__WHAT THE EXERCISE ASKS__
Omit the images and output every line of the data below exactly.
:: DATA RECORDS
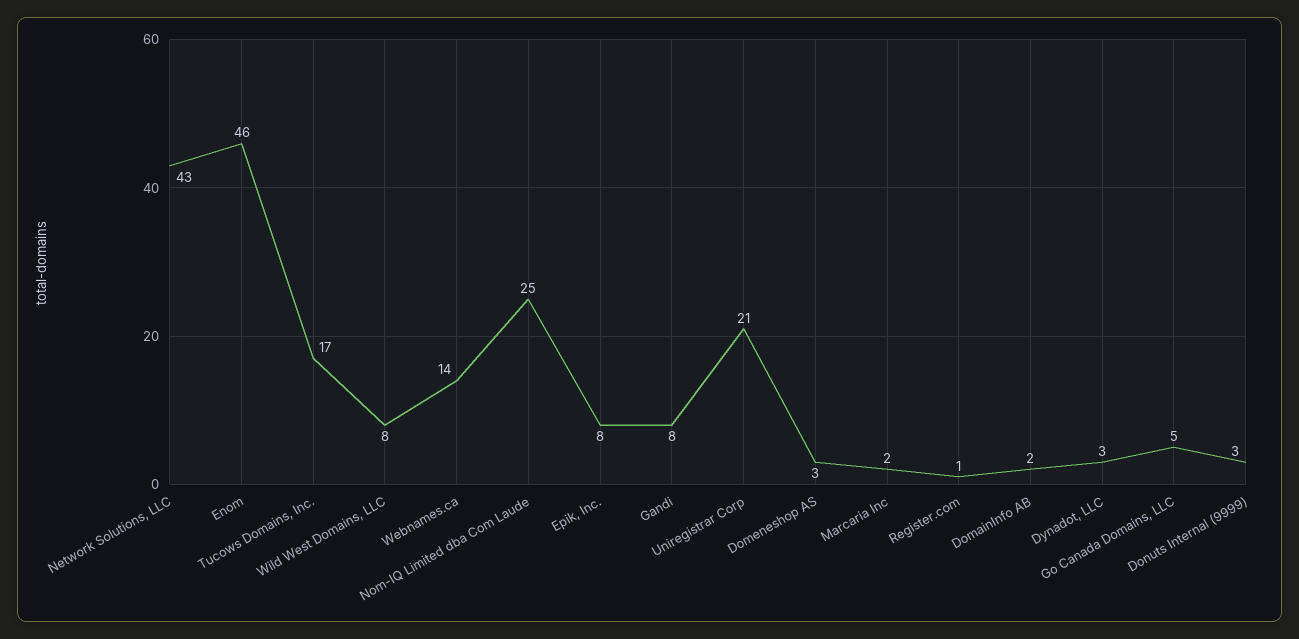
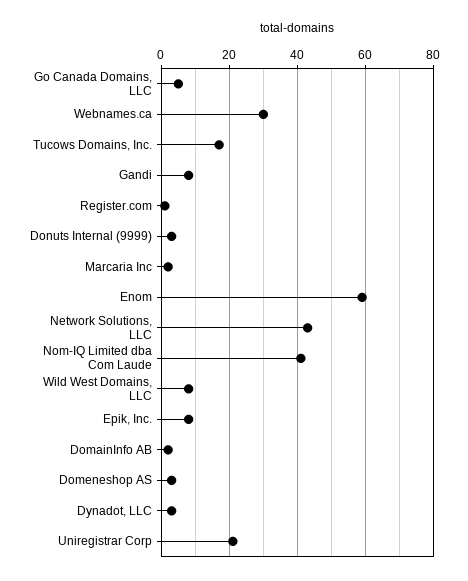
  {
    "Network Solutions, LLC": 43,
-   "Enom": 46,
+   "Enom": 60,
    "Tucows Domains, Inc.": 17,
    "Wild West Domains, LLC": 8,
-   "Webnames.ca": 14,
+   "Webnames.ca": 30,
-   "Nom-IQ Limited dba Com Laude": 25,
+   "Nom-IQ Limited dba Com Laude": 40,
    "Epik, Inc.": 8,
    "Gandi": 8,
    "Uniregistrar Corp": 21,
    "Domeneshop AS": 3,
    "Marcaria Inc": 2,
    "Register.com": 1,
    "DomainInfo AB": 2,
    "Dynadot, LLC": 3,
    "Go Canada Domains, LLC": 5,
    "Donuts Internal (9999)": 3
  }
::::
__EXERCISE RESPONSE__
  {
    "Network Solutions, LLC": 43,
-   "Enom": 46,
+   "Enom": 60,
    "Tucows Domains, Inc.": 17,
    "Wild West Domains, LLC": 8,
-   "Webnames.ca": 14,
+   "Webnames.ca": 30,
-   "Nom-IQ Limited dba Com Laude": 25,
+   "Nom-IQ Limited dba Com Laude": 40,
    "Epik, Inc.": 8,
    "Gandi": 8,
    "Uniregistrar Corp": 21,
    "Domeneshop AS": 3,
    "Marcaria Inc": 2,
    "Register.com": 1,
    "DomainInfo AB": 2,
    "Dynadot, LLC": 3,
    "Go Canada Domains, LLC": 5,
    "Donuts Internal (9999)": 3
  }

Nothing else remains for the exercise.